Tuesday, June 01, 2004
Does IT Matter?
(Note: This is a reprint from our June 2004 newsletter - the information here is just as relevant as when it was written)
In May 2003, Nicholas Carr published an article in Harvard Business Review titled “IT Doesn’t Matter”, and more recently a book, “Does IT Matter? Information Technology and the Corrosion of Competitive Advantage”.
The main thrust of the article is described on the author’s site:
I examine the evolution of information technology in business and show that it follows a pattern strikingly similar to that of earlier technologies like railroads and electric power. For a brief period, as they are being built into the infrastructure of commerce, these "infrastructural technologies," as I call them, open opportunities for forward-looking companies to gain strong competitive advantages. But as their availability increases and their cost decreases - as they become ubiquitous - they become commodity inputs.

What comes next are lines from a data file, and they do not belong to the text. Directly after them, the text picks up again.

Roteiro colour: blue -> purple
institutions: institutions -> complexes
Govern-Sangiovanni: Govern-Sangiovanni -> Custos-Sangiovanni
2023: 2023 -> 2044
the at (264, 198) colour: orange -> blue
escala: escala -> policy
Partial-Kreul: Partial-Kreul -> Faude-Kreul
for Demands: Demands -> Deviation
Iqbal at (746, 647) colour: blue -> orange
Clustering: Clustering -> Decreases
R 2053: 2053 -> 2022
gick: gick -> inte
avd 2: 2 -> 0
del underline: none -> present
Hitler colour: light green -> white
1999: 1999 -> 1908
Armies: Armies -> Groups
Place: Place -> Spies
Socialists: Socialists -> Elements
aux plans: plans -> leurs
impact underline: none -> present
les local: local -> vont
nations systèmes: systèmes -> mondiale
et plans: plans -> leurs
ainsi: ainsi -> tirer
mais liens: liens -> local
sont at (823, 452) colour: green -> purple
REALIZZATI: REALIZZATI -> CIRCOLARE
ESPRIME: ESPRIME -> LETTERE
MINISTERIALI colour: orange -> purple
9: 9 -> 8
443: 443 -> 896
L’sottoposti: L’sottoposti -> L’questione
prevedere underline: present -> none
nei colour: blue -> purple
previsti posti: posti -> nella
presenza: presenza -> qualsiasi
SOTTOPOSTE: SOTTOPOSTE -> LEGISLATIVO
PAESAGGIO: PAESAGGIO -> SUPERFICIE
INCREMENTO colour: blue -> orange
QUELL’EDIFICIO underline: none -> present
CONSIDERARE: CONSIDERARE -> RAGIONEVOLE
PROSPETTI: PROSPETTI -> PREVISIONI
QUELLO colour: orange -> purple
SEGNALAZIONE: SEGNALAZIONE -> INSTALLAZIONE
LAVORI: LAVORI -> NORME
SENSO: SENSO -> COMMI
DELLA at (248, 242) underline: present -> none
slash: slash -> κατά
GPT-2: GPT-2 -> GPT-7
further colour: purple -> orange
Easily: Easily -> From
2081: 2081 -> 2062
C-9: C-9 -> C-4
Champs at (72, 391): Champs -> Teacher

From a strategic standpoint, they become invisible; they no longer matter.
However, I would paraphrase the article as: Don’t spend money on IT advantages that will be quickly and cheaply copied by your competitors before you can recover the development costs.
The problem is while it raises some valid issues regarding over capitalization in and cost recovery in IT, other assertions in the paper made people in the industry object to the entire article (and of course, the title doesn’t help).
For example, there is discussion of the practice of renewing all desktop computers in an organisation every 2-3 years when people are using them for the same business functions, with the implication that word processing only uses 5% of a new computer’s processing power. There is some merit in this argument, but it completely ignores the fact that machines degrade over time and that as PC’s have continued to drop in price, maintenance can become more expensive than replacement. It doesn’t mean that replacement is always warranted or desirable, but the decision should not be over simplified.
Paradoxically, considering the article’s title, the author accepts the necessity of IT in the business world; he simply asserts that you cannot maintain a competitive advantage today by implementing cutting edge technology. This is true, but it’s just another way of saying you can’t solve a problem by throwing money at it. In fact, on his web site, the author quotes Cisco Systems CIO, Brad Boston as admitting, "Wal-Mart, Amazon, eBay, and other great companies didn't succeed because their information technology was better than others. Their vision was." However, copying eBay’s technology is unlikely to significantly erode their market share because the brand is too strong. The vision alone could not have raised these companies to their position either, and the most important part of their technology is that they got it right. If Amazon weren’t delivering product in a timely fashion, it wouldn’t matter that it was cheaper than Dymocks.
The picture for small business is a little different. While they are not likely to create new technology, implementation of IT is not homogeneous. Often in fields like brokerage, the edge comes from using IT to make a large business from many small businesses. The paradox being that it’s a race to avoid being left behind once these kind of services have a significant client base.
Whether or not IT can be reduced to a commodity it certainly needs to be considered with the cost/benefit relationship in mind. Indeed, as technology like RAID has entered the consumer market, it becomes hard to justify the risk of the downtime and data loss caused by a single drive failure in a server. On the other hand, while the technology is cheap enough to consider use in workstations, it would be nonsense to implement if they were not due for replacement as the risk of data loss on a well configured workstation (where data is normally saved to the server) should be negligible.
IT does matter – just like having reliable motor vehicles and planes matters for a courier, and having reliable power matters for a factory. Whether or not IT can deliver great competitive advantage anymore is another matter. One thing is for sure; uncontrolled investment in IT can still hurt businesses.